I couldn't help but smile wryly as I watched the news broadcast of Lui saying his piece at the parliament session. Gosh, sensitive guy, I thought...must be his first visit to the blogosphere if he was really startled by the "unkind" environment.
Needless to say, Lui's high-level complaint has invited even more "unkind" remarks from local bloggers.
Fortunately, or unfortunately for my bank account, I'm not a celebrity so my life isn't worth being put under public scrutiny. But having chosen a career as a journalist, I'm not exactly living in total obscurity either. My byline is Google-able, my work freely accessible on the public domain, and hence, open for criticism--and sometimes, harsh criticism.

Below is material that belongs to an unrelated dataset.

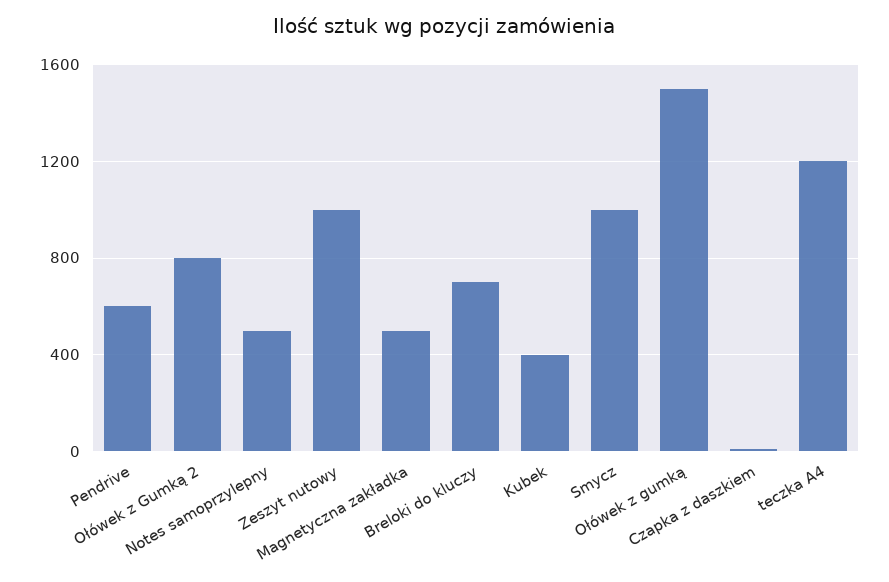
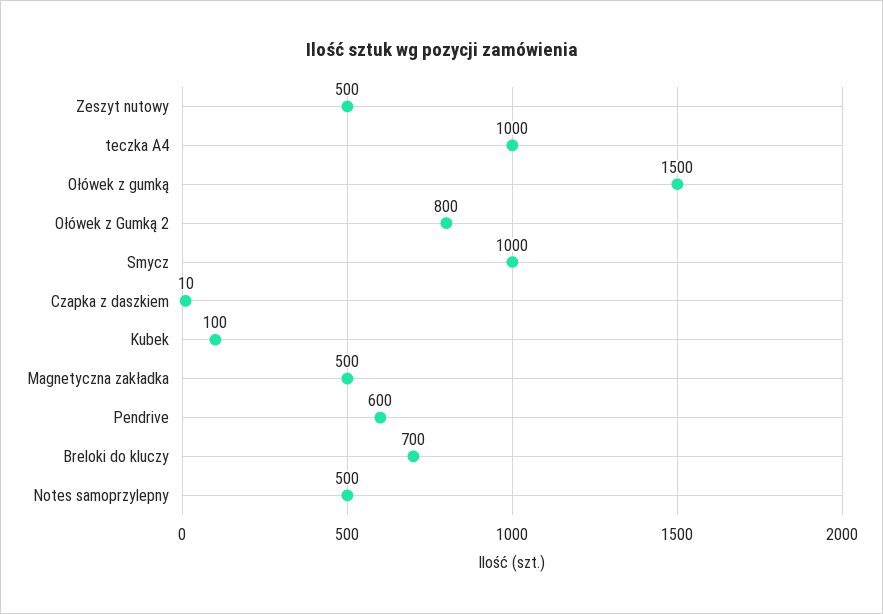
Zeszyt nutowy: 1000 -> 500
Kubek: 400 -> 100
teczka A4: 1200 -> 1000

I've had hate mail and "unkind" insults hurled at me, and I'd be lying if I said I didn't lose sleep each time that happens. But, gradually over the years, I learnt to lose fewer hours of sleep over it and have grown a thicker skin to cope with any potential verbal abuse.
Clogged with people from all walks of life and multiple personalities, the blogosphere isn't a place for the overly-sensitive souls.
Are some bloggers vicious with their comments? Certainly. Are they at times absolutely brutal in their insults? Most definitely. But, you take the good, along with the bad…you can't have one without the other--the world doesn't work that way. Just as it spawned disturbed minds like Adolf Hitler and Saddam Hussein, it also created great ones like The Beatles, Chopin and Leonardo da Vinci.
By no means do I condone bloggers or Netizens who think nothing about launching spite-filled attacks at another human being.
Relentless vicious online flaming and lynching can lead to serious consequences, especially when you read about real-life accounts of how cyber bullies have driven some teenagers to suicide. Celebrities in countries like Korea, have also ended their lives in despair after being hounded incessantly by Internet rumors.
What I'm espousing is for everyone to take criticisms with a pinch of resilience and learn to defend themselves when necessary. Not all criticisms are nasty. In fact, when stripped down to the bare facts, most are actually constructive and reflect true sentiments from the ground.
And when the comments do get too "unkind" and to a point where the targeted victims are contemplating suicide, or fantasizing excessively about initiating a revenge-killing spree, they must then realize that there are more rational alternatives like taking legal action or going to the authorities for help.
Sure, perhaps more of us should stand up for fellow Netizens and there will be occasions where such squabbles can be better resolved this way. But a more conducive approach would be for individuals to be self-reliant and resilient.
To put it bluntly, life's tough, suck it up. Grow a thicker skin, learn to shake off the unkind and focus on the good that the Internet has to offer.
Lamenting about the lack of Internet self-regulation at a parliament session only serves to demonstrate just how little some governments understand the online community.
Even if more Netizens take Lui's heed and help cultivate a greater self-regulatory regime, can they rid the blogosphere entirely of all unkind comments? You can stop one, or maybe even a hundred, but you can't block them all. And does Lui truly believe that a blogger who's peeved enough to hurl spiteful remarks at someone can be so easily snuffed out by fellow Netizens?
Bloggers are a passionate lot, which explains why some are so emotive with their remarks. It is this demonstration of raw emotions that characterizes the blogosphere.
The online world is still an evolving one, especially in younger blogospheres like Singapore's, and should be given the space to develop on its own. In time, bloggers will learn to be more responsible with what they say and cultivate acceptable online social etiquette.
A regulated Internet is an obvious oxymoron, most of us know that. Asking for a more regimented, self-regulated online platform will only erode the one thing it's most valued for--the ability to feel freely without worrying unduly about what others might say.